Although its US roots begin in the 19th century, it is only now starting to gain visibility in mainstream media outlets and among broader sectors of the US population due to the work of Black, Indigenous, and other racialized communities involved in the most recent wave of racial justice organizing. Long-time racial justice activist and scholar, Dr. Fania E. Davis, writes in her 2019 book The Little Book of Race and Restorative Justice: Black Lives, Healing, and US Social Transformation, “We have reached a historical point in this country where it is clear that if we do not seek both justice and healing, injustice will keep replicating itself ad nauseum and we will find ourselves intoning the very same social justice demands generation after generation.”
Why are Some Scholars and Practitioners Calling for Reparations?
This answer depends on which communities have been or are being victimized by the harm, and which harm is the focus of redress.
Some harms may best be repaired by direct monetary compensation to survivors and their descendants, while others may best be addressed by targeted community investments in universities, court systems, and banks. One such example that involves a multi-faceted approach is the case to close the US racial wealth gap for African Americans.
The median net worth of a typical white family is 10 times the net worth of a typical Black family.

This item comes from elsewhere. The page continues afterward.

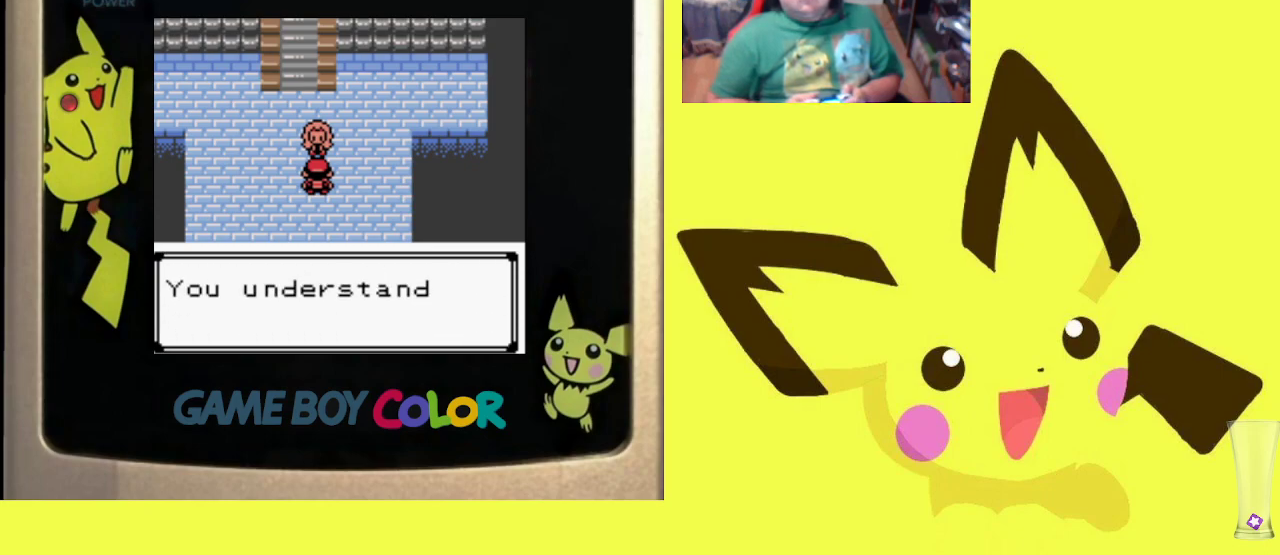
{"buttons": [], "events": [[100, "CROSS", "up"], [167, "CROSS", "down"], [250, "CROSS", "up"], [350, "CROSS", "down"], [450, "CROSS", "up"]]}
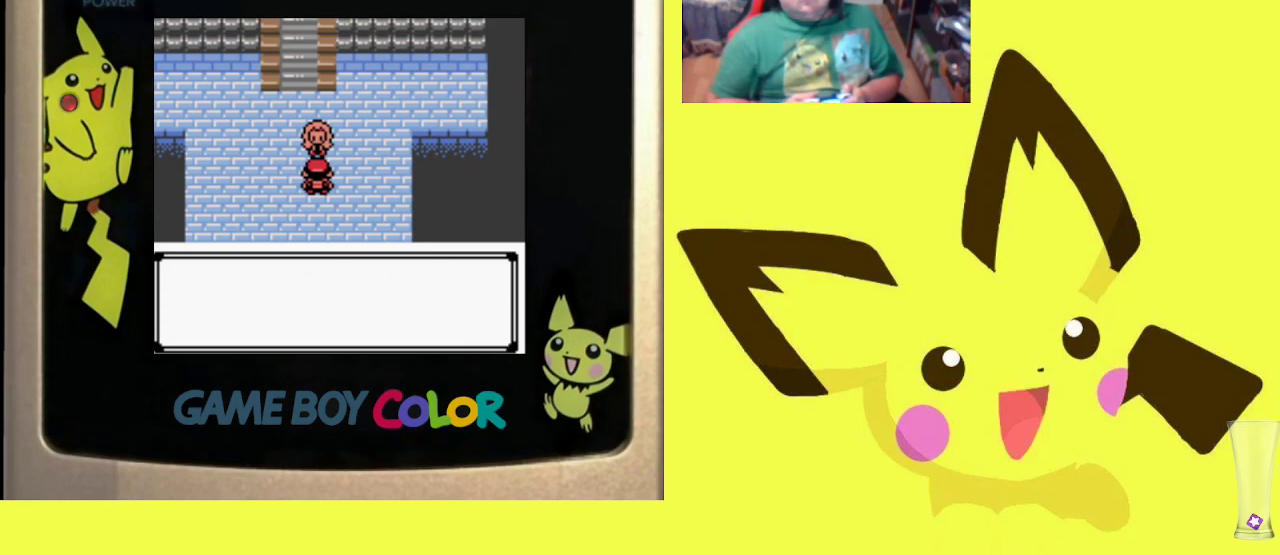
{"buttons": [], "events": [[17, "CROSS", "down"], [117, "CROSS", "up"], [200, "CROSS", "down"], [300, "CROSS", "up"], [383, "CROSS", "down"], [483, "CROSS", "up"]]}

This infographic demonstrates the racial wealth gap’s roots in slavery and subsequent institutional policies of exclusion. Then it outlines an approach to correct it, which involves government-funded initiatives that include direct individual payments, university scholarships, and grants for Black-owned businesses.

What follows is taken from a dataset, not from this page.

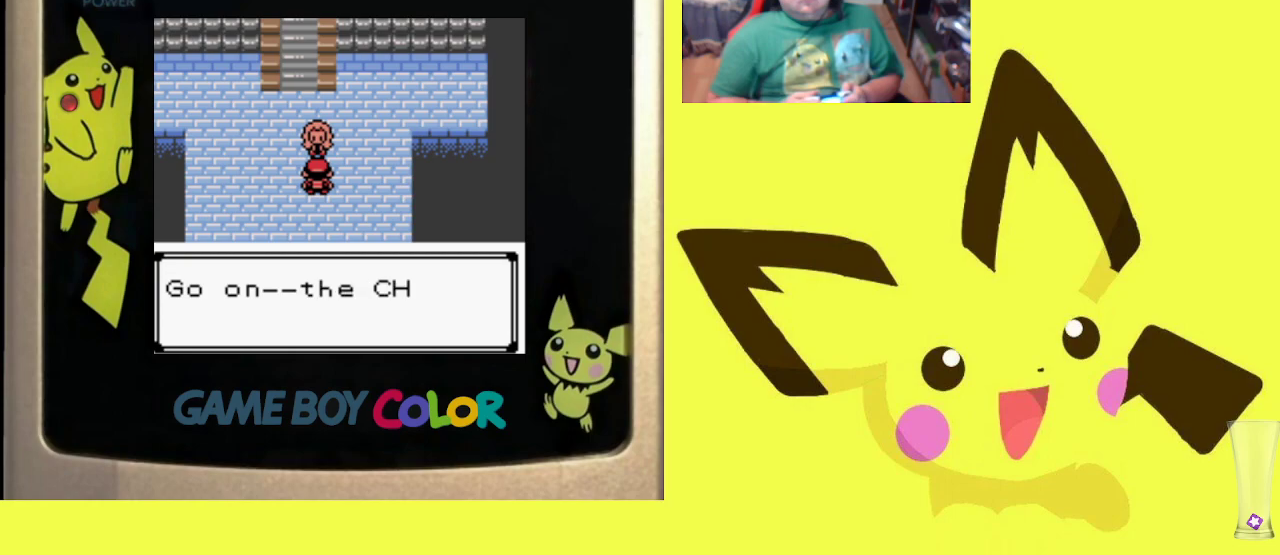
{"buttons": [], "events": [[67, "CROSS", "down"], [167, "CROSS", "up"]]}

What are Some Existing Examples of Reparations?
Germany has paid $90 billion dollars in monetary reparations to Holocaust survivors since the 1950s, via various government initiatives. Payments have been renegotiated over time in response to survivors’ changing needs.
The United States government has adopted monetary programs of reparations for Japanese Americans, imprisoned by the US government during WWII.
A few US states, including North Carolina and California, have paid or plan to pay monetary reparations to survivors of coerced or forced sterilization. Poor, disabled, and women of color (some as young as 13) were disproportionately the targets of this abuse.
In 2005, the United Nations adopted a resolution that sets forth general principles and guidelines for the legal right to remedy and reparations.
Black South Africans and the indigenous Māori people of New Zealand have received reparations for past and subsequent harms cause during racial apartheid, forced displacement, and other violent processes related to settler colonialism. These reparations took the form of individual and collective community payments, as well as support for the rebuilding of cultural institutions (e.g., schools with indigenous language programs) and the return of land.
Where Can I Learn More About Current Calls for Reparations in the U.S.?
From Duke professor Dr. William A. Darity Jr. and award-winning author Ta-Nehisi Coates to the LandBack Movement to the city of Evanston, IL, more scholars, activists, and practitioners agree that reparations are an important tool in the restorative justice toolbox.
The Western Center will use an intersectional approach to explore past and current cases for reparations. It will work with Collaborating Scholar Dr. Rodney Coates (Professor of Critical Race and Ethnic Studies), as well as its other campus and community partners, to guide programming. Academic and co-curricular programming will include both US and international perspectives, as well as diverse proposals to repair the harms caused by racial injustice.